Working in the Sima de los Huesos caves, a site in the Atapuerca Mountains in Spain, archaeologists have recovered about 30 hominin fossils over a period of several decades. Previous studies date the site to the Middle Pleistocene epoch, around 430,000 years ago, making it one of the oldest and largest collections of hominin remains discovered to date.

In this new discovery, researchers analysed dental evolutionary rates across different hominin species, focusing on early Neanderthals. It showed that the teeth of hominins from Sima de los Huesos, who are ancestors of the Neanderthals, diverged from the modern human lineage earlier than previously assumed.

Study author Dr Aida Gomez-Robles from University College London said, “Any divergence time between Neanderthals and modern humans younger than 800,000 years ago would have entailed an unexpectedly fast dental evolution in the early Neanderthals from Sima de los Huesos.”

“There are different factors that could potentially explain these results, including strong selection to change the teeth of these hominins or their isolation from other Neanderthals found in mainland Europe. However, the simplest explanation is that the divergence between Neanderthals and modern humans was older than 800,000 years. This would make the evolutionary rates of the early Neanderthals from Sima de los Huesos roughly comparable to those found in other species,” explained Gomez-Robles.

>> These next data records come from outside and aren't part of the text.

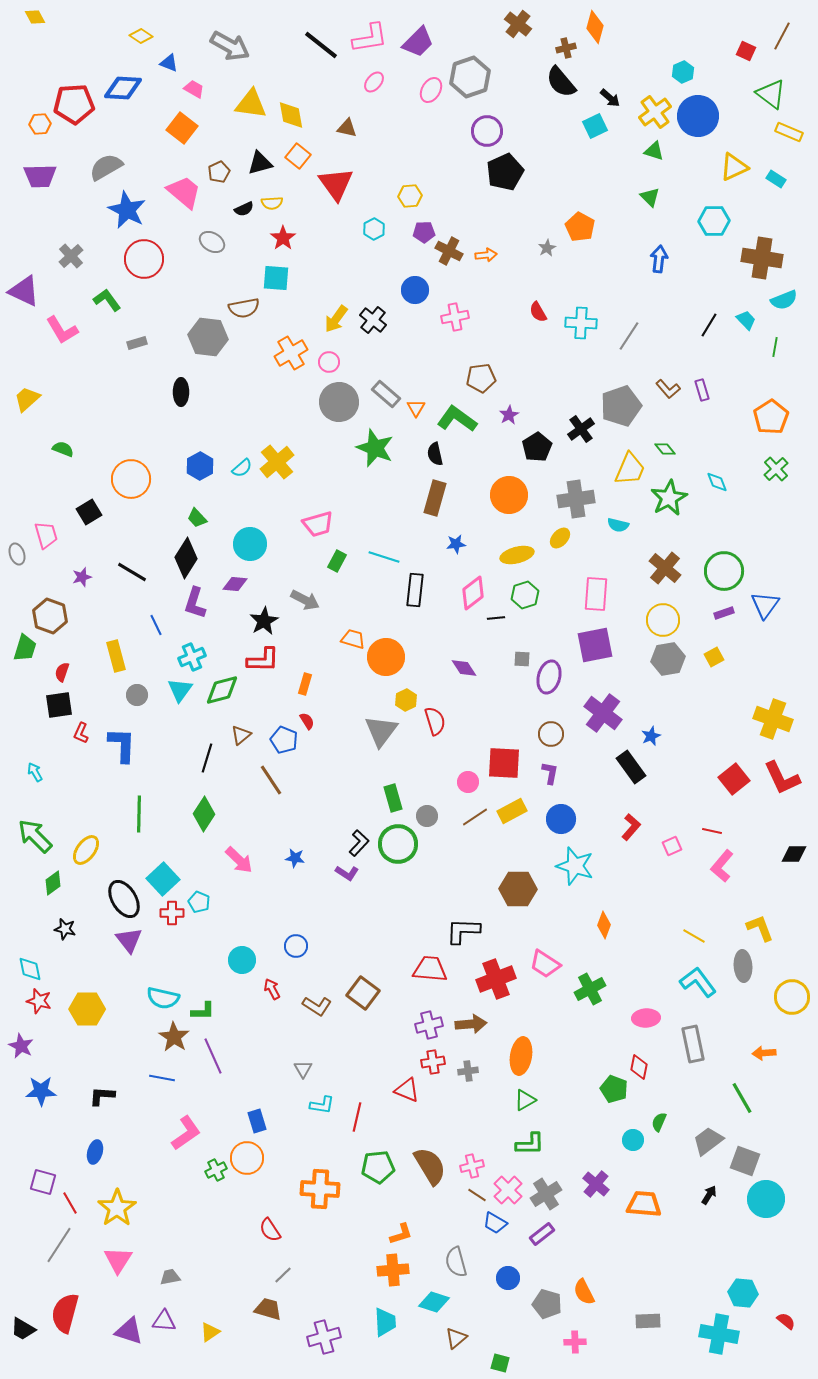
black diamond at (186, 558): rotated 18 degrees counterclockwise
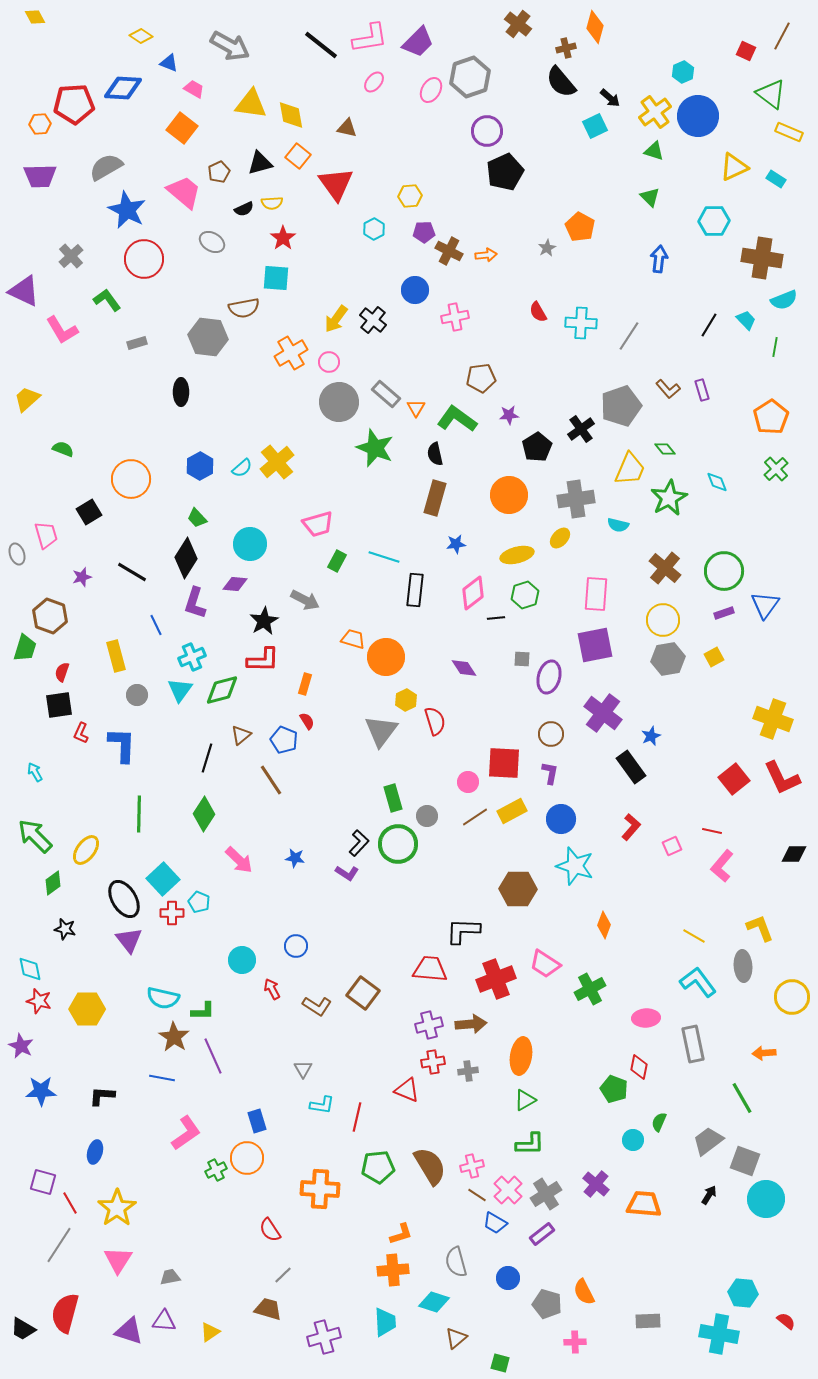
purple star at (509, 415): rotated 24 degrees clockwise
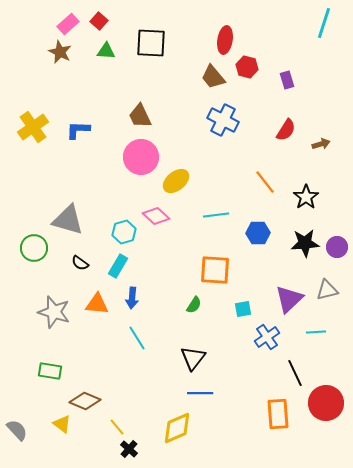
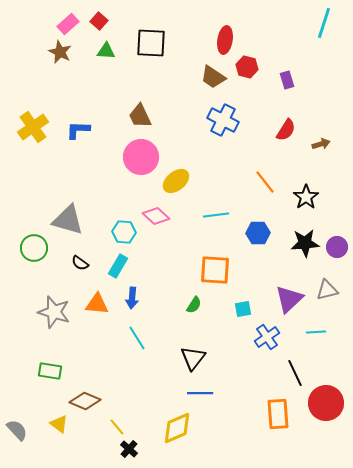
brown trapezoid at (213, 77): rotated 16 degrees counterclockwise
cyan hexagon at (124, 232): rotated 20 degrees clockwise
yellow triangle at (62, 424): moved 3 px left
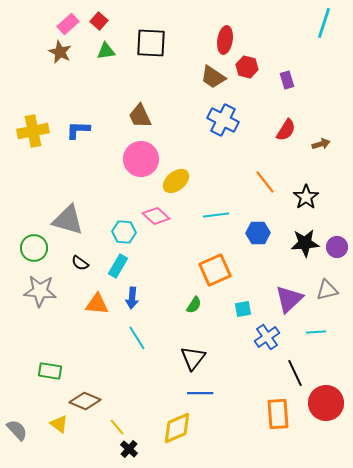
green triangle at (106, 51): rotated 12 degrees counterclockwise
yellow cross at (33, 127): moved 4 px down; rotated 24 degrees clockwise
pink circle at (141, 157): moved 2 px down
orange square at (215, 270): rotated 28 degrees counterclockwise
gray star at (54, 312): moved 14 px left, 21 px up; rotated 12 degrees counterclockwise
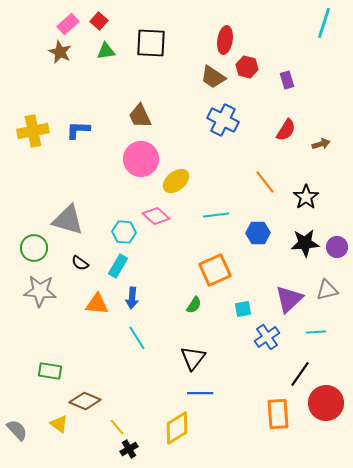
black line at (295, 373): moved 5 px right, 1 px down; rotated 60 degrees clockwise
yellow diamond at (177, 428): rotated 8 degrees counterclockwise
black cross at (129, 449): rotated 18 degrees clockwise
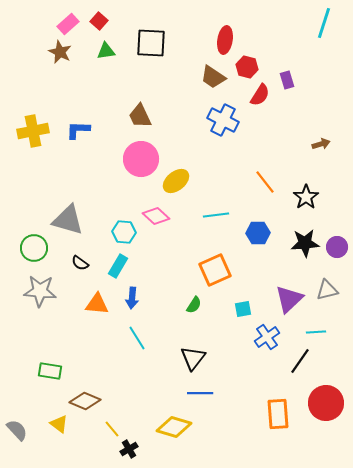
red semicircle at (286, 130): moved 26 px left, 35 px up
black line at (300, 374): moved 13 px up
yellow line at (117, 427): moved 5 px left, 2 px down
yellow diamond at (177, 428): moved 3 px left, 1 px up; rotated 48 degrees clockwise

In order to arrive at these conclusions, the researchers used quantitative data to measure the evolution of dental shape across hominin species, assuming different divergent times between Neanderthals and modern humans, also accounting for the uncertainty about the evolutionary relationships between different hominin species.

“The Sima people’s teeth are very different from those that we would expect to find in their last common ancestral species with modern humans, suggesting that they evolved separately over a long period of time to develop such stark differences,” said Gomez-Robles.

The study, titled “Dental evolutionary rates and its implications for the Neanderthal–modern human divergence”, was published in the May 2019 issue of Science Advances.